Mind you, this doesn't guarantee that you won't have to fight, so you have to be ready to throw down. But words to these effects will weaken your opponent. 

"Are you going to do this sometime today? This year? Will I even have to be here?" Shit like that.

Bullies come in all shapes and sizes. Trump's a bully. Have you ever noticed though, he often backs down in interviews when the host pushes back? Even with some women. He gets defensive, but not offensive, unless it's a girl reporter in the press pool he thinks he can take. Never one on one.

Had a neighbor once, an annoying little Ernest T Bass type, who liked to play his music very loud in the courtyard of the apartment complex. There'd be like 20 to 30 sketchy people out there. Not a good time to be a Karen. So, you make a noise complaint to the cops and then to the property manager. Hope for the best. 

I'm gonna call him Buffy, because his real nickname was Buster and I don't recall what his real stupid name was. He was small guy with a crack and drinking problem. Now, in the south, little guys think they are ten feet tall and bullet proof. They do NOT mind getting their ass beat because years from now when they talk about it- and they will talk about it- they whupped your tall ass, not the other way around. That's a fact.

So, Buffy comes and knocks on my door one evening, clearly upset. He starts right in, saying that I wrote a letter to Dee (the property manager) about his loud music. I denied it, because I hadn't. He told me I was a "damn liar" or something southern like that. 

"No," I said, "no need to write a letter. I'm in there every other day complaining about your bullshit to Dee, in person". 

You could see the advantage drain from his face. Any advantage his feeble mind thought it had with a letter, was trumped by the revelation that I did my complaining in person- and often. He didn't know what to say to that. I had upped the ante. He did continue to yammer about whatever, and he had an insistence on shaking hands, which after two I thought he'd finally go away. But he was going through life on the residue of drugs and alcohol, and people like that are just never right, at any time. He INSISTED we shake hands a third time and I extended mine to him and jerked that little fvcker in and onto my kitchen floor, gave him two quick hits in the chest. I told him to get up and get the fvck outa my place. No wounds, no witnesses. 
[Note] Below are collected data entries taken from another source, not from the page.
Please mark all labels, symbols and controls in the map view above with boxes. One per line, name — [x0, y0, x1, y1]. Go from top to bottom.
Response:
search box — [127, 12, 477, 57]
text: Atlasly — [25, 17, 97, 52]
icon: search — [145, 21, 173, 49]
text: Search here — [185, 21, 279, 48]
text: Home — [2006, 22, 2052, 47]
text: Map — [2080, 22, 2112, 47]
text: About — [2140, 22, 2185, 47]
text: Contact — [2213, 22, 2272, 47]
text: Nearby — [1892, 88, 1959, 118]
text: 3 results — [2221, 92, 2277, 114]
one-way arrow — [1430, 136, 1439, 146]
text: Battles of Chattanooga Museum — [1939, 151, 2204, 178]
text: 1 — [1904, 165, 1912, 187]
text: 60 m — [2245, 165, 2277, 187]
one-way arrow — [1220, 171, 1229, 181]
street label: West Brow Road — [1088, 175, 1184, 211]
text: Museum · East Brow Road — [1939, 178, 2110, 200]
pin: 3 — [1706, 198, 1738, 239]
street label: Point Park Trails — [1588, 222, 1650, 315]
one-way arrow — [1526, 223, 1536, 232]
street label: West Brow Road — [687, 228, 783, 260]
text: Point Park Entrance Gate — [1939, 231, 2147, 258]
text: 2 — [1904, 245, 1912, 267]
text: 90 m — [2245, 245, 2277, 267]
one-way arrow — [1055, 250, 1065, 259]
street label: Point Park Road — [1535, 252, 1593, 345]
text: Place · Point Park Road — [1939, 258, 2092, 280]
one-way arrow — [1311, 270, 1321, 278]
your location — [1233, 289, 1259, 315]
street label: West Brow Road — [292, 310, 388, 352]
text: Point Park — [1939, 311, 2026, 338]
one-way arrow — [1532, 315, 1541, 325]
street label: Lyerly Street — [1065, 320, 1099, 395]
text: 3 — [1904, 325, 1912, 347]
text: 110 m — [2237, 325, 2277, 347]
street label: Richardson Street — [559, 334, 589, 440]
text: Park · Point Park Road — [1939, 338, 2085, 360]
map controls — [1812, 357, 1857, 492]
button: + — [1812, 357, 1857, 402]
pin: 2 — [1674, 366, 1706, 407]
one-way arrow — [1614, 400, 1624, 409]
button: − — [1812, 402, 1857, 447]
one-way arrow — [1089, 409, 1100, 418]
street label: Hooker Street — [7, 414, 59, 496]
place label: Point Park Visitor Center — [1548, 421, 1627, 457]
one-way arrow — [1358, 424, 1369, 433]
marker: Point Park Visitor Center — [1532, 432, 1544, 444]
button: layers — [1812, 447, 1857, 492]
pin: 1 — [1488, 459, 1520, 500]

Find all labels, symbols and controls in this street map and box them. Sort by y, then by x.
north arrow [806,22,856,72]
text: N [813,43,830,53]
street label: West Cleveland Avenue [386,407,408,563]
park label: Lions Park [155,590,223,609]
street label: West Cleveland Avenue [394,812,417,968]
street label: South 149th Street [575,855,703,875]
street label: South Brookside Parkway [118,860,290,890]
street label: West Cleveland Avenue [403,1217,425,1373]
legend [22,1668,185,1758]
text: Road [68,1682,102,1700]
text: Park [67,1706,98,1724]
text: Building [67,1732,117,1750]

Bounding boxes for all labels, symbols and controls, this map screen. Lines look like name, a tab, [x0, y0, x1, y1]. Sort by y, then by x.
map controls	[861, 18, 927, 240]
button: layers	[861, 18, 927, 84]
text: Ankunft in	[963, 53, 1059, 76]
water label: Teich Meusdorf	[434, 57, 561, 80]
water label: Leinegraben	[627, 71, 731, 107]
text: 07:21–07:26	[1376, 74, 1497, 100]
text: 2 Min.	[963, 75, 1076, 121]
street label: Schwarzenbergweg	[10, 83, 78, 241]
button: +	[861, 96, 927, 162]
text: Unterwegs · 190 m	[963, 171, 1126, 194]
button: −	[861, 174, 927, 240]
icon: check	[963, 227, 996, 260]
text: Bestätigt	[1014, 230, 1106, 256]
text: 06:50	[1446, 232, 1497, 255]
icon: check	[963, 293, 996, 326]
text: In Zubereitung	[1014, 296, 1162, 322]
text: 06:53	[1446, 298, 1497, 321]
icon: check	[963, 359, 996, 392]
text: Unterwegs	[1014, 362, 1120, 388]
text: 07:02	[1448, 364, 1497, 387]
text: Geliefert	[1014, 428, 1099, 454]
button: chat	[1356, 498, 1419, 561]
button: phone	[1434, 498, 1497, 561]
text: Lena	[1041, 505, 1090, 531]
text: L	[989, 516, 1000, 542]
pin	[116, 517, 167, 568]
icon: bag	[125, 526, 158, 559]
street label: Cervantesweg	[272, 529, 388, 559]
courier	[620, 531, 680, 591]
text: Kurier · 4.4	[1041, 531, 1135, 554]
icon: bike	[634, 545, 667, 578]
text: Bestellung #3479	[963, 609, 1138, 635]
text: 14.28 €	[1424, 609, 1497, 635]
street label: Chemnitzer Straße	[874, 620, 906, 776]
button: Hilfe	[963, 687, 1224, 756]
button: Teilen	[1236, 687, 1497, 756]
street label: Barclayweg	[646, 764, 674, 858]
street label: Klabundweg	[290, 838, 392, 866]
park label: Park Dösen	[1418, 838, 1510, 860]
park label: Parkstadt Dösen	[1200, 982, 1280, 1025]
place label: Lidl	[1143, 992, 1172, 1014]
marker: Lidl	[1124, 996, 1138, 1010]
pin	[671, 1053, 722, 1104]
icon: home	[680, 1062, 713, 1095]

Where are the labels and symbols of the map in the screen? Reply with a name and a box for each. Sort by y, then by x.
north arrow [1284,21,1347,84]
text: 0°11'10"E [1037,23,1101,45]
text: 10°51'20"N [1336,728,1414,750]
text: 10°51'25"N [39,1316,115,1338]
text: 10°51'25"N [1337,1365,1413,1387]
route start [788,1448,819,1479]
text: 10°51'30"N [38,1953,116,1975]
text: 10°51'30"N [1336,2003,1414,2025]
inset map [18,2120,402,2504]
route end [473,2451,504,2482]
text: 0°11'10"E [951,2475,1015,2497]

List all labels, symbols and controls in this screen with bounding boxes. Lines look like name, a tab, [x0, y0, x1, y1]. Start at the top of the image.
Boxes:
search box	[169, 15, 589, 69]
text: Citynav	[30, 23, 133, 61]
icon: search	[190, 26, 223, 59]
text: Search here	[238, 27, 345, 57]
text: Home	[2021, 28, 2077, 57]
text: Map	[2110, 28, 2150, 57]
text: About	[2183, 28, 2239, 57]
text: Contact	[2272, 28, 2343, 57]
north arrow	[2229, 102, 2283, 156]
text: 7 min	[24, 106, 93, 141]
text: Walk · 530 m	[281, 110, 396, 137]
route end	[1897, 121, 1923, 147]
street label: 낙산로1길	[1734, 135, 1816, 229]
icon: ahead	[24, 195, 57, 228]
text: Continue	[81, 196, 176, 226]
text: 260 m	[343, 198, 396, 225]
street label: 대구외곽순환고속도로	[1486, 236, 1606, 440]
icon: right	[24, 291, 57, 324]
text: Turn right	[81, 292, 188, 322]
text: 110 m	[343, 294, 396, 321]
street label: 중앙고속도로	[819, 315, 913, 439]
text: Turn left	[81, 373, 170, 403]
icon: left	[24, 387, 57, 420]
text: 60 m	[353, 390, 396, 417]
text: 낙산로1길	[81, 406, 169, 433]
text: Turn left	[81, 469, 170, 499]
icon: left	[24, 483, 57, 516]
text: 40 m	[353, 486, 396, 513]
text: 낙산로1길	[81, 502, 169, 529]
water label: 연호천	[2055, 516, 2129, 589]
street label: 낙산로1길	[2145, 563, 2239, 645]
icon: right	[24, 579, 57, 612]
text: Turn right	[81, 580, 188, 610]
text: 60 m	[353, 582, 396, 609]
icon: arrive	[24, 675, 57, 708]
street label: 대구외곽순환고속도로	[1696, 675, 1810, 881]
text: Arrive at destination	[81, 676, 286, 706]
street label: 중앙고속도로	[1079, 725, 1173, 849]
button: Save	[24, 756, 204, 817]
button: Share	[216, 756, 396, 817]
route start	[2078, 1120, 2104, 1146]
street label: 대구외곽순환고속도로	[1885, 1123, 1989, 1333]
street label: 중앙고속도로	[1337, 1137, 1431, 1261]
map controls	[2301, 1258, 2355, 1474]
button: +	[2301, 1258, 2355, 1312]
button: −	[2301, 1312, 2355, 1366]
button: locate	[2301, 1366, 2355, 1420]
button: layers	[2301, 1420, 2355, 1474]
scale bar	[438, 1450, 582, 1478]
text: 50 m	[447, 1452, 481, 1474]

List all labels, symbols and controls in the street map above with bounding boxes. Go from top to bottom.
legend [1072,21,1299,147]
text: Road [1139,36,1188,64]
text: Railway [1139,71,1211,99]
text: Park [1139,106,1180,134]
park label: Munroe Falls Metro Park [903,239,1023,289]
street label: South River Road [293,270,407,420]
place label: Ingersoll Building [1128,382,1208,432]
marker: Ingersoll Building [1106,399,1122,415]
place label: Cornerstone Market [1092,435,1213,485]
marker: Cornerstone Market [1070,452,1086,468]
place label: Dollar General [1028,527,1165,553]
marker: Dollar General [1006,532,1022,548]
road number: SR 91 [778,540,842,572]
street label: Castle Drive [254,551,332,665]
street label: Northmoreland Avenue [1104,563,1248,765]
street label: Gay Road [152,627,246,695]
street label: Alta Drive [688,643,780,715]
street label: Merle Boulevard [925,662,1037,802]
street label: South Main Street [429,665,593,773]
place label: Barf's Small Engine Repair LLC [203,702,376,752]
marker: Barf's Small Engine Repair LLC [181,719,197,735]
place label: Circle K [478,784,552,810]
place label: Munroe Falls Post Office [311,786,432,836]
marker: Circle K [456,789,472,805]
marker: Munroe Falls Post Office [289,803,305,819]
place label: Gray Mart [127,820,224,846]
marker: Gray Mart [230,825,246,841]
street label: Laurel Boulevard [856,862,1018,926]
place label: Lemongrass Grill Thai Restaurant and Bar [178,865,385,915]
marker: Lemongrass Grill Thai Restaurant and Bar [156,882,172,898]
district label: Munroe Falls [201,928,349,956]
So, not a fight. I just put him down fairly easy and got in his face. He was used to it. He got off easy. About a month later, he came over by a neighbor's when we were out drinking beer and apologized. He extended his hand for a shake and I laughed and said, "Oh, no, weren't not doing that." He looked confused again and left. 

And that's how you handle bullies. Well, at least the drunk-ass little ones.

Comments

  1. Just one too many handshakes, pal. Bullies. I hate them.